Problem to work on:
Restate the data below word for word, and let no image into your version.

Record extracts:
......
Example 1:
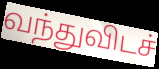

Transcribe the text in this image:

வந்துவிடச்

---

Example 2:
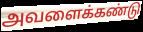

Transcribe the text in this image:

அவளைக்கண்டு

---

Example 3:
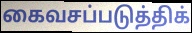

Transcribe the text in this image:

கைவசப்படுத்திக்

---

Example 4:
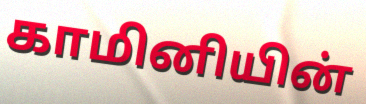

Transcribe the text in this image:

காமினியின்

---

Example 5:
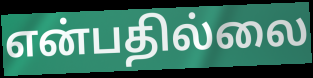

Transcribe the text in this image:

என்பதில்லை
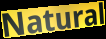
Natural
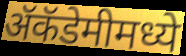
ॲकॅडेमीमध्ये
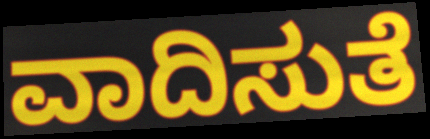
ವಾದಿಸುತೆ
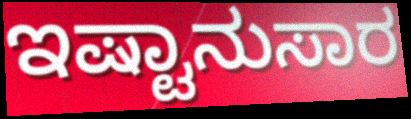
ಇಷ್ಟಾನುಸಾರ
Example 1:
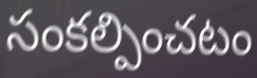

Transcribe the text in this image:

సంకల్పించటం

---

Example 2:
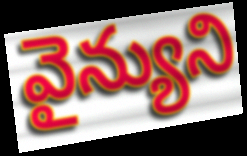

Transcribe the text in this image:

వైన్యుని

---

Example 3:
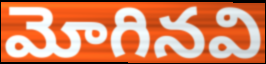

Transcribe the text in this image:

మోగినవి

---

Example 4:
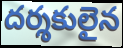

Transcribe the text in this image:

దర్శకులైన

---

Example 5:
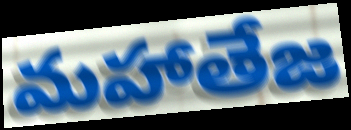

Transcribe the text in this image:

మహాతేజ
......
Answer box:
Example 1:

Transcribe the text in this image:

வந்துவிடச்

---

Example 2:

Transcribe the text in this image:

அவளைக்கண்டு

---

Example 3:

Transcribe the text in this image:

கைவசப்படுத்திக்

---

Example 4:

Transcribe the text in this image:

காமினியின்

---

Example 5:

Transcribe the text in this image:

என்பதில்லை
Natural
ॲकॅडेमीमध्ये
ವಾದಿಸುತೆ
ಇಷ್ಟಾನುಸಾರ
Example 1:

Transcribe the text in this image:

సంకల్పించటం

---

Example 2:

Transcribe the text in this image:

వైన్యుని

---

Example 3:

Transcribe the text in this image:

మోగినవి

---

Example 4:

Transcribe the text in this image:

దర్శకులైన

---

Example 5:

Transcribe the text in this image:

మహాతేజ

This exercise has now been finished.